* ASSIGNMENT 1
Duplicate the part of the threat modeling text starting with "- What is the attack" and going on through "relatively trusted one?".
* ASSIGNMENT 2
For each statement, say yes or no as to whether the threat modeling text agrees with it, and quote the words that decide it: (a) Transparent Data Encryption protects data in motion. (b) Mount-point encryption stores the encryption keys separate from the file system. (c) Transparent Data Encryption offers encryption at the file level.

* EXCERPTED TEXT
Threat Modeling for Data Protection
When evaluating the security of an application and data model ask the questions:
- What is the sensitivity of the data?
- What are the regulatory, compliance, or privacy requirements for the data?
- What is the attack vector that a data owner is hoping to mitigate?
- What is the overall security posture of the environment, is it a hostile environment or a relatively trusted one?
Data When threat modeling, consider the following common scenarios:
Data at rest (“DAR”)
In information technology means inactive data that is stored physically in any digital form (e.g. database/data warehouses, spreadsheets, archives, tapes, off-site backups, mobile devices etc.).
- Transparent Data Encryption (often abbreviated to TDE) is a technology employed by Microsoft SQL, IBM DB2 and Oracle to encrypt the “table-space” files in a database. TDE offers encryption at the file level. It solves the problem of protecting data at rest by encrypting databases both on the hard drive as well as on backup media. It does not protect data in motion DIM nor data in use DIU.
- Mount-point encryption: This is another form of TDE is available for database systems which do not natively support table-space encryption. Several vendors offer mount-point encryption for Linux/Unix/Microsoft Windows file system mount-points. When a vendor does not support TDE, this type of encryption effectively encrypts the database table-space and stores the encryption keys separate from the file system. So, if the physical or logical storage medium is detached from the compute resource, the database table-space remains encrypted.

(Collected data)
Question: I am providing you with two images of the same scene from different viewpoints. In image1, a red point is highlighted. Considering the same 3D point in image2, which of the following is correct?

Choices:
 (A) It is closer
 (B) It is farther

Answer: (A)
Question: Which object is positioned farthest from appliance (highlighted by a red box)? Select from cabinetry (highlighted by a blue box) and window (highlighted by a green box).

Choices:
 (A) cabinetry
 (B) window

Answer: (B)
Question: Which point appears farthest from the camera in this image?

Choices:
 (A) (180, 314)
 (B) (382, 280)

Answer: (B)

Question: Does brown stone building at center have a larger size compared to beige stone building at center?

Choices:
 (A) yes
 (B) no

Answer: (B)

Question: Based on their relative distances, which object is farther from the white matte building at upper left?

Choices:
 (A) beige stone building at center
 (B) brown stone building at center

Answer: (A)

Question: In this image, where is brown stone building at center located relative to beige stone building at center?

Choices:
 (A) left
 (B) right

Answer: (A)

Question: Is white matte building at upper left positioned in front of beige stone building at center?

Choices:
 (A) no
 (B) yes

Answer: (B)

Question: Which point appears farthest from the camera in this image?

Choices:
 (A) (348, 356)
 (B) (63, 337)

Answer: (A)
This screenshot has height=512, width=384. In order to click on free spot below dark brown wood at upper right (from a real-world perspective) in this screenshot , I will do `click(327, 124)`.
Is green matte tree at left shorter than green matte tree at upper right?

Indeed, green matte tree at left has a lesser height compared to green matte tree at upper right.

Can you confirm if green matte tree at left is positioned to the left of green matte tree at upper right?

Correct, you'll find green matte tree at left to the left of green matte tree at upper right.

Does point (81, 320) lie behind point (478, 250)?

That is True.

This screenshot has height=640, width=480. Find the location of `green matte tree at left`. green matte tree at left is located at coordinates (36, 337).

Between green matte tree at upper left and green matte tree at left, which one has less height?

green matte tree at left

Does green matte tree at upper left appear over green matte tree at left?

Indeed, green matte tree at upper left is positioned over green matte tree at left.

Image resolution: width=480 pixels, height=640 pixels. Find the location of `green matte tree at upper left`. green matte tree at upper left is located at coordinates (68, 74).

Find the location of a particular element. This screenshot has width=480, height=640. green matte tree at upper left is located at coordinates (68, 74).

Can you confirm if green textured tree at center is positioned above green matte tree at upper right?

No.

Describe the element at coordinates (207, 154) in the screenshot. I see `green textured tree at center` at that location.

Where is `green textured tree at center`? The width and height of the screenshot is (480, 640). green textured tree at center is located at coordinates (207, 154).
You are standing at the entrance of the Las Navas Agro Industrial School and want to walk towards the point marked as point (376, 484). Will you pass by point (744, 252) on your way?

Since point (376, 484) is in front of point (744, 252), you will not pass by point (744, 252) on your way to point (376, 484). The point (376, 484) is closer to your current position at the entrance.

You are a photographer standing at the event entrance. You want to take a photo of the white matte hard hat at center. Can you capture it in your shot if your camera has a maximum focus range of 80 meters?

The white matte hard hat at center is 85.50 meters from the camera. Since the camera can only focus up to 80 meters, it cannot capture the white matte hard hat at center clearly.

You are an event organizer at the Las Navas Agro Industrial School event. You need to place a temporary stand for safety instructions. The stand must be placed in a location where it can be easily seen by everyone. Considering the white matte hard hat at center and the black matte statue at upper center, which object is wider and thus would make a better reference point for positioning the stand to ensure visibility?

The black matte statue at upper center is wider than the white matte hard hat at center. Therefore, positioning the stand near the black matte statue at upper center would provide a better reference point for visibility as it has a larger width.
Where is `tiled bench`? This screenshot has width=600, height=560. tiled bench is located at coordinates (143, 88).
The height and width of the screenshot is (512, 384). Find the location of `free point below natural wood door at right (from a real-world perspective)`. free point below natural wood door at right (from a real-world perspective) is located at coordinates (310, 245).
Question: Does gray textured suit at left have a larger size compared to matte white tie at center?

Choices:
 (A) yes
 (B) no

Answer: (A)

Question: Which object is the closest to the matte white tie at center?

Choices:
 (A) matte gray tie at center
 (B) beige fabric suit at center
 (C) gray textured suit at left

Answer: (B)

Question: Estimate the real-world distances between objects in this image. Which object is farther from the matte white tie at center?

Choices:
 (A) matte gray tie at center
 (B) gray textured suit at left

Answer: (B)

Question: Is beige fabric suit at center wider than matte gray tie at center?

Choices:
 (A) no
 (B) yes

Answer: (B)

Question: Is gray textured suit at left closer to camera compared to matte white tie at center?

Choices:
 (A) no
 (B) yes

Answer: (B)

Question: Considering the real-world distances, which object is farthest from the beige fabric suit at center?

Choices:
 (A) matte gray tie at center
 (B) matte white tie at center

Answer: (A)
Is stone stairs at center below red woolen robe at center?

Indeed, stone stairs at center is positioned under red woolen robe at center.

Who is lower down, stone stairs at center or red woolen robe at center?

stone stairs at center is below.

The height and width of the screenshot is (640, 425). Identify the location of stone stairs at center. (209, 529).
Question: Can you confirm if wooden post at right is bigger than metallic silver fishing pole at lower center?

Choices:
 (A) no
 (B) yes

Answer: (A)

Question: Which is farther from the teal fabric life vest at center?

* TASK OUTPUT 1
- What is the attack vector that a data owner is hoping to mitigate?
- What is the overall security posture of the environment, is it a hostile environment or a relatively trusted one?

* TASK OUTPUT 2
(a) No: "It does not protect data in motion DIM nor data in use DIU."
(b) Yes: "stores the encryption keys separate from the file system"
(c) Yes: "TDE offers encryption at the file level."